LIMIT / OFFSET becomes increasingly inefficient with a growing number of rows in the table. Consider alternative approaches if you need better performance:
Optimize query with OFFSET on large table
Alternatives to get final count
There are completely different approaches to get the count of affected rows (not the full count before OFFSET & LIMIT were applied). Postgres has internal bookkeeping how many rows where affected by the last SQL command. Some clients can access that information or count rows themselves (like psql).
For instance, you can retrieve the number of affected rows in plpgsql immediately after executing an SQL command with:
GET DIAGNOSTICS integer_var = ROW_COUNT;
Details in the manual.
Or you can use pg_num_rows in PHP. Or similar functions in other clients.
Related:
Calculate number of rows affected by batch query in PostgreSQL
As I describe on my blog, MySQL has a feature called SQL_CALC_FOUND_ROWS. This removes the need to do the query twice, but it still needs to do the query in its entireity, even if the limit clause would have allowed it to stop early.
As far as I know, there is no similar feature for PostgreSQL. One thing to watch out for when doing pagination (the most common thing for which LIMIT is used IMHO): doing an "OFFSET 1000 LIMIT 10" means that the DB has to fetch at least 1010 rows, even if it only gives you 10. A more performant way to do is to remember the value of the row you are ordering by for the previous row (the 1000th in this case) and rewrite the query like this: "... WHERE order_row > value_of_1000_th LIMIT 10". The advantage is that "order_row" is most probably indexed (if not, you've go a problem).

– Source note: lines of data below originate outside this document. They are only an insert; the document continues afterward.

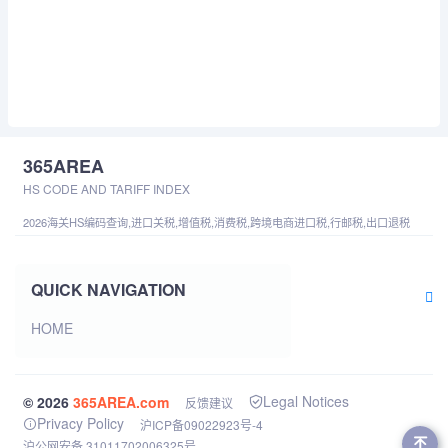
365AREA
HS CODE AND TARIFF INDEX
2026海关HS编码查询,进口关税,增值税,消费税,跨境电商进口税,行邮税,出口退税
QUICK NAVIGATION
HOME
Legal Notices
© 2026
365AREA.com
反馈建议
Privacy Policy
沪ICP备09022923号-4
沪公网安备 31011702006325号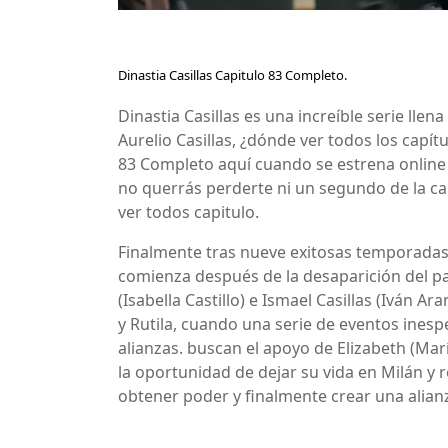
Dinastia Casillas Capitulo 83 Completo.
Dinastia Casillas es una increíble serie llen
Aurelio Casillas, ¿dónde ver todos los capít
83 Completo aquí cuando se estrena online
no querrás perderte ni un segundo de la cap
ver todos capitulo.
Finalmente tras nueve exitosas temporadas,
comienza después de la desaparición del patr
(Isabella Castillo) e Ismael Casillas (Iván A
y Rutila, cuando una serie de eventos inesp
alianzas. buscan el apoyo de Elizabeth (Ma
la oportunidad de dejar su vida en Milán y 
obtener poder y finalmente crear una alianza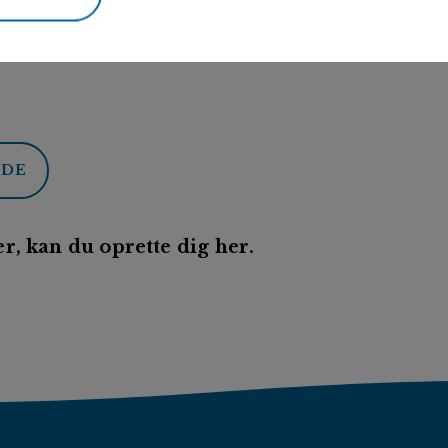
ODE
r, kan du oprette dig her.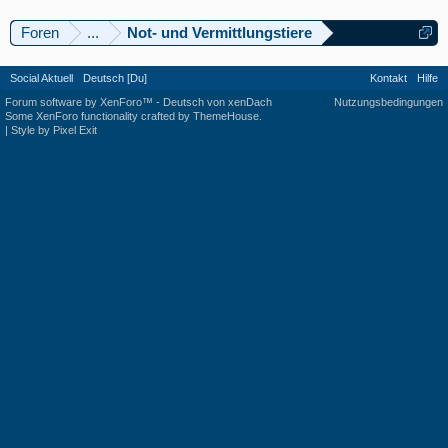
Foren
...
Not- und Vermittlungstiere
Social Aktuell
Deutsch [Du]
Kontakt
Hilfe
Forum software by XenForo™
-
Deutsch von xenDach
Nutzungsbedingungen
Some XenForo functionality crafted by
ThemeHouse
.
|
Style by Pixel Exit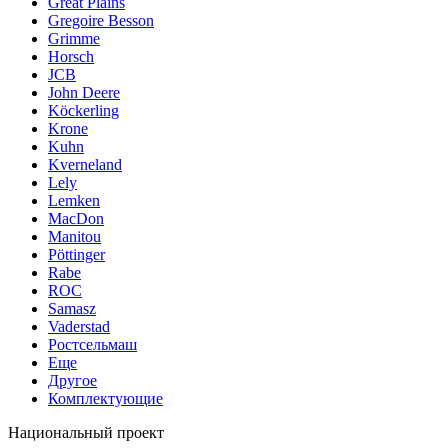
Great Plains
Gregoire Besson
Grimme
Horsch
JCB
John Deere
Köckerling
Krone
Kuhn
Kverneland
Lely
Lemken
MacDon
Manitou
Pöttinger
Rabe
ROC
Samasz
Vaderstad
Ростсельмаш
Еще
Другое
Комплектующие
Национальный проект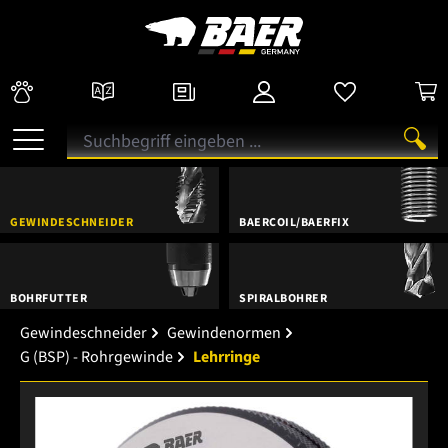
GEWINDESCHNEIDER
BAERCOIL/BAERFIX
BOHRFUTTER
SPIRALBOHRER
Gewindeschneider
Gewindenormen
G (BSP) - Rohrgewinde
Lehrringe
Bildergalerie überspringen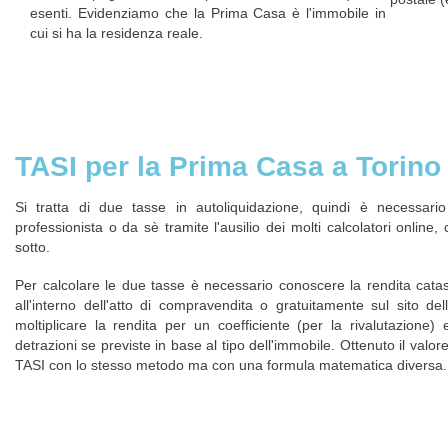
esenti. Evidenziamo che la Prima Casa è l'immobile in
cui si ha la residenza reale.
TASI per la Prima Casa a Torino
Si tratta di due tasse in autoliquidazione, quindi è necessar
professionista o da sè tramite l'ausilio dei molti calcolatori online
sotto.
Per calcolare le due tasse è necessario conoscere la rendita catast
all'interno dell'atto di compravendita o gratuitamente sul sito de
moltiplicare la rendita per un coefficiente (per la rivalutazione)
detrazioni se previste in base al tipo dell'immobile. Ottenuto il valore
TASI con lo stesso metodo ma con una formula matematica diversa.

The disadvantage being that if new elements are added between page views, this can get a little out of synch (but then again, it may not be observable by visitors and can be a big performance gain).
You could mitigate the performance penalty by not running the COUNT() query every time. Cache the number of pages for, say 5 minutes before the query is run again. Unless you're seeing a huge number of INSERTs, that should work just fine.
Since Postgres already does a certain amount of caching things, this type of method isn't as inefficient as it seems. It's definitely not doubling execution time. We have timers built into our DB layer, so I have seen the evidence.
Seeing as you need to know for the purpose of paging, I'd suggest running the full query once, writing the data to disk as a server-side cache, then feeding that through your paging mechanism.
If you're running the COUNT query for the purpose of deciding whether to provide the data to the user or not (i.e. if there are > X records, give back an error), you need to stick with the COUNT approach.